Department of Chemical Engineering and Biotechnology , University of Cambridge , Philippa Fawcett Drive, West Site , CB3 0AS Cambridge , U.K.
Phillips 66 Research Center , Highway 60 & 123, Bartlesville , Oklahoma 74003-6607 , United States.
Environ Sci Technol. 2019 Apr 2;53(7):3538-3546. doi: 10.1021/acs.est.8b06861. Epub 2019 Mar 21.

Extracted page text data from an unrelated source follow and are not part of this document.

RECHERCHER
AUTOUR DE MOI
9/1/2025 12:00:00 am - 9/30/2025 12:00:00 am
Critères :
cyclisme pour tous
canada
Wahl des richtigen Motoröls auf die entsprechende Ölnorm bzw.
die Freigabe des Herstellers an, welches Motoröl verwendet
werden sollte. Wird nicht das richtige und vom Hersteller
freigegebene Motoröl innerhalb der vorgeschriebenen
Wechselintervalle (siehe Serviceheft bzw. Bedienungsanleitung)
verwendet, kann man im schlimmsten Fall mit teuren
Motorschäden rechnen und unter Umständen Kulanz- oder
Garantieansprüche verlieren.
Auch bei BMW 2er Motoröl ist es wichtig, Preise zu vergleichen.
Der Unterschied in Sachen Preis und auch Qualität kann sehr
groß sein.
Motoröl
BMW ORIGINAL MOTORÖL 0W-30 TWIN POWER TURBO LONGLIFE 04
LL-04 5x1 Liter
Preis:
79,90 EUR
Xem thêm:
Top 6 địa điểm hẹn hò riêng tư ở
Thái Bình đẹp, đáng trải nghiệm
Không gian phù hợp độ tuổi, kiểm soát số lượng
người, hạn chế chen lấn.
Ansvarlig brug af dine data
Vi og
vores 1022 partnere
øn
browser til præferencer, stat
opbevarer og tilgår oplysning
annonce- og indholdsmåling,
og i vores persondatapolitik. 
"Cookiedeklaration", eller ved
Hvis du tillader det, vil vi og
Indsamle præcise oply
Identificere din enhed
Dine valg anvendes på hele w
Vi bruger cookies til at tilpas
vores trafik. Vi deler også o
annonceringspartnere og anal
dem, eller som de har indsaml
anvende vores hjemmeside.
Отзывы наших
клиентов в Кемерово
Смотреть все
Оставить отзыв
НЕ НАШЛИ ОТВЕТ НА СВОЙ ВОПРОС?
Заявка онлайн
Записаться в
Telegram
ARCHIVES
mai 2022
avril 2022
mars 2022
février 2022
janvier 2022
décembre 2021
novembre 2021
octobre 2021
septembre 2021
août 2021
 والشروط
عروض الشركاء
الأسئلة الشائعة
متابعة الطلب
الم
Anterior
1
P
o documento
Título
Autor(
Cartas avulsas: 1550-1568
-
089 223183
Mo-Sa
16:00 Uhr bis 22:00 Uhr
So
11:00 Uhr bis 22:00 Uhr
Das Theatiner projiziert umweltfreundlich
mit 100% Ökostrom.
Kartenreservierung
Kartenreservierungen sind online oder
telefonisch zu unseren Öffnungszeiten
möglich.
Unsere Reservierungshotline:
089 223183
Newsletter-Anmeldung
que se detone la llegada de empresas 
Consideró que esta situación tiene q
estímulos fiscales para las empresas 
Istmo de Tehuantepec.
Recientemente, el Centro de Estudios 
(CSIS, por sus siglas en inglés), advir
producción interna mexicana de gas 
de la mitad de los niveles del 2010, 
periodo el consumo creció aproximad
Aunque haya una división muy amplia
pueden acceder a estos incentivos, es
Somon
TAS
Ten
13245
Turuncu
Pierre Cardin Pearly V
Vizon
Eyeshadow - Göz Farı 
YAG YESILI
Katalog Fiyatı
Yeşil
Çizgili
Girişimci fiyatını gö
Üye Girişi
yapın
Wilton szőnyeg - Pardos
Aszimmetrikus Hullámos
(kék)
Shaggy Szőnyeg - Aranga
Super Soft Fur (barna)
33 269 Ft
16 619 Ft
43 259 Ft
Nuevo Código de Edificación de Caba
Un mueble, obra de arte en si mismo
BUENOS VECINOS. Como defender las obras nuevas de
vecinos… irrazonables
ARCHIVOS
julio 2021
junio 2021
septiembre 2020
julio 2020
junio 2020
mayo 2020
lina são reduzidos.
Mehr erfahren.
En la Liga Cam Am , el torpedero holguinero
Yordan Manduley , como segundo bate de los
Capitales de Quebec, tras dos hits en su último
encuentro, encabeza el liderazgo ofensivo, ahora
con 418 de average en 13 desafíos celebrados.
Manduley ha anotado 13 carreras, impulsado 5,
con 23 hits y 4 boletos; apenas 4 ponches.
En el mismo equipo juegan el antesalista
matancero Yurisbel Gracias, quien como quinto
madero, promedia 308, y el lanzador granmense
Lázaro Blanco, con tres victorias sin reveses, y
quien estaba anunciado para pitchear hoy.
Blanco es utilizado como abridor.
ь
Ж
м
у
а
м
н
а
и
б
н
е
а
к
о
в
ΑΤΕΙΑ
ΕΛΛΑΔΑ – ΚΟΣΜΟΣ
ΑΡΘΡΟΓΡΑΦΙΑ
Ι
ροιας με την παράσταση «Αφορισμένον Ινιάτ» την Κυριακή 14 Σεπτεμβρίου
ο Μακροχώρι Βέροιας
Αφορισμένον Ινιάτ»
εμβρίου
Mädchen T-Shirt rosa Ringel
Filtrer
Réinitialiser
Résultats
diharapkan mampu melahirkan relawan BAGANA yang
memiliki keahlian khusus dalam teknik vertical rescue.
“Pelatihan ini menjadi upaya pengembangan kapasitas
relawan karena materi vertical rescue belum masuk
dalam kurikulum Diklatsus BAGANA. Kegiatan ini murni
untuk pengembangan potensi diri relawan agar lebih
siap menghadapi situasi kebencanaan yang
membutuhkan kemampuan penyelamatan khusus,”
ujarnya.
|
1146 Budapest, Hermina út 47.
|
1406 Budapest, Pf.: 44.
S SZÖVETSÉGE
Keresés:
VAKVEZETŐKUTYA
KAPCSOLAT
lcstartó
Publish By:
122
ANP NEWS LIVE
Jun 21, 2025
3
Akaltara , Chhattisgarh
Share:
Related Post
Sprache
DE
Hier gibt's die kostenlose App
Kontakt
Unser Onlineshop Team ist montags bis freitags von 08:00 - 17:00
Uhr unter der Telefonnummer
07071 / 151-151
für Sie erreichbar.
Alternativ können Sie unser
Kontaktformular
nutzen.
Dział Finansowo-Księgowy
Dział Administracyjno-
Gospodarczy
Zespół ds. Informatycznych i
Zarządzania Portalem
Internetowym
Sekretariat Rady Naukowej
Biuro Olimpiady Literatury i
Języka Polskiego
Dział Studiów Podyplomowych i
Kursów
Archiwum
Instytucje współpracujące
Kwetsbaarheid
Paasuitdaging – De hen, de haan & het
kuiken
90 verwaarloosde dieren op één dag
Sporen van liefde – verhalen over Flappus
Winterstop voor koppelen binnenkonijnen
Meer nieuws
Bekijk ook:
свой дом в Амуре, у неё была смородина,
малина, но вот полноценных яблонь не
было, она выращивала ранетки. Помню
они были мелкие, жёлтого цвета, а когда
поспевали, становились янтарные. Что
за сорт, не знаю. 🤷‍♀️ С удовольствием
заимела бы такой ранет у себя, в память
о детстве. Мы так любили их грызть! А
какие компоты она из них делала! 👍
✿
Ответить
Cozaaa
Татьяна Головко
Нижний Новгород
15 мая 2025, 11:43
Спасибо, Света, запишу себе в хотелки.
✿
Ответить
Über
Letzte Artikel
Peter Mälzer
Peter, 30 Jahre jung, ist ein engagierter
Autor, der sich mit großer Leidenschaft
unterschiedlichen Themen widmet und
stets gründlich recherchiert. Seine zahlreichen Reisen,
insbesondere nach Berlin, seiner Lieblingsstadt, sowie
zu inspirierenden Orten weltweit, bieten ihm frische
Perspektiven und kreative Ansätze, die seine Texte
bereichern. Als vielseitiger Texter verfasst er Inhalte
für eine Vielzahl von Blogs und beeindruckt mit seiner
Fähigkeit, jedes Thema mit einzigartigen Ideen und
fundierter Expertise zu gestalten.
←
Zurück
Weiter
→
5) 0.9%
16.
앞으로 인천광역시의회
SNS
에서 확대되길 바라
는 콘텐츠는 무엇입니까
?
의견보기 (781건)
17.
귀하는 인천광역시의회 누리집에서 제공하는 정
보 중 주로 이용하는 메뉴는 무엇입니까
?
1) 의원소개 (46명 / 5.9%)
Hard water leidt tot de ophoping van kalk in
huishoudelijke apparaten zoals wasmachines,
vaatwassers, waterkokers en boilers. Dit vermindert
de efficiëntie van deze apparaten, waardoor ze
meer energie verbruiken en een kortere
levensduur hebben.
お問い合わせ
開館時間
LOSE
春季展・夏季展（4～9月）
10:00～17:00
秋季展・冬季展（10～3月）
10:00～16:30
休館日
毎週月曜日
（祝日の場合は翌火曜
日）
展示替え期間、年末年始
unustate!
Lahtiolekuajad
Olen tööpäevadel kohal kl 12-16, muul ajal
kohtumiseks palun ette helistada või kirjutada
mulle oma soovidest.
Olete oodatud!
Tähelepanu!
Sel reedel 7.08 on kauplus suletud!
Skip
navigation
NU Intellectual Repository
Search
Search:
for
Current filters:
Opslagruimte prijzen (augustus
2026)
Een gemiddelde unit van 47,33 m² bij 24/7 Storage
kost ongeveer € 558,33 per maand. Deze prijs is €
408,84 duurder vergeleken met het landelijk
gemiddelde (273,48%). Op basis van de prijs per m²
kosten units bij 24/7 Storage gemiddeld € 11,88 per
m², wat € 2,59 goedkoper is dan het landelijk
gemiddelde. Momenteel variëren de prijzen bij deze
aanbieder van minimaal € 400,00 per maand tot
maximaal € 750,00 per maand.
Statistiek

In this work, we investigate the molecular composition and nanostructure of gasification charcoal (biochar) by comparing it with heat-treated fullerene arc-soot. Using ultrahigh resolution Fourier transform ion-cyclotron resonance and laser desorption ionization time-of-flight mass spectrometry, Raman spectroscopy, and high resolution transmission electron microscopy we analyzed charcoal of low tar content obtained from gasification. Mass spectrometry revealed no magic number fullerenes such as C or C in the charcoal. The positive molecular ion m/ z 701, previously considered a graphitic part of the nanostructure, was found to be a breakdown product of pyrolysis and not part of the nanostructure. A higher mass distribution of ions similar to that found in thermally treated fullerene soot indicates that they share a nanostructure. Recent insights into the formation of all carbon fullerenes reveal that conditions in charcoal formation are not optimal for the formation of fullerenes, but instead, curved carbon structures coalesce into fulleroid-like structures. Microscopy and spectroscopy support such a stacked, fulleroid-like nanostructure, which was explored using reactive molecular dynamics simulations.
在这项工作中,我们通过将其与热处理富勒烯电弧烟尘进行比较,研究了气化炭(生物炭)的分子组成和纳米结构。我们使用超高分辨率傅里叶变换离子回旋共振和激光解吸电离飞行时间质谱、拉曼光谱和高分辨率透射电子显微镜分析了从气化中获得的低焦油含量的木炭。质谱分析显示,木炭中没有 C 或 C 等魔术数富勒烯。先前被认为是纳米结构石墨部分的正分子离子 m/z 701 被发现是热解的分解产物,而不是纳米结构的一部分。与在热处理富勒烯烟尘中发现的类似的更高质量分布的离子表明它们具有相似的纳米结构。最近对所有碳富勒烯形成的研究表明,在木炭形成过程中的条件不利于富勒烯的形成,而是弯曲的碳结构聚合并融合成类富勒烯结构。显微镜和光谱学支持这种堆叠的类富勒烯纳米结构,使用反应分子动力学模拟对其进行了探索。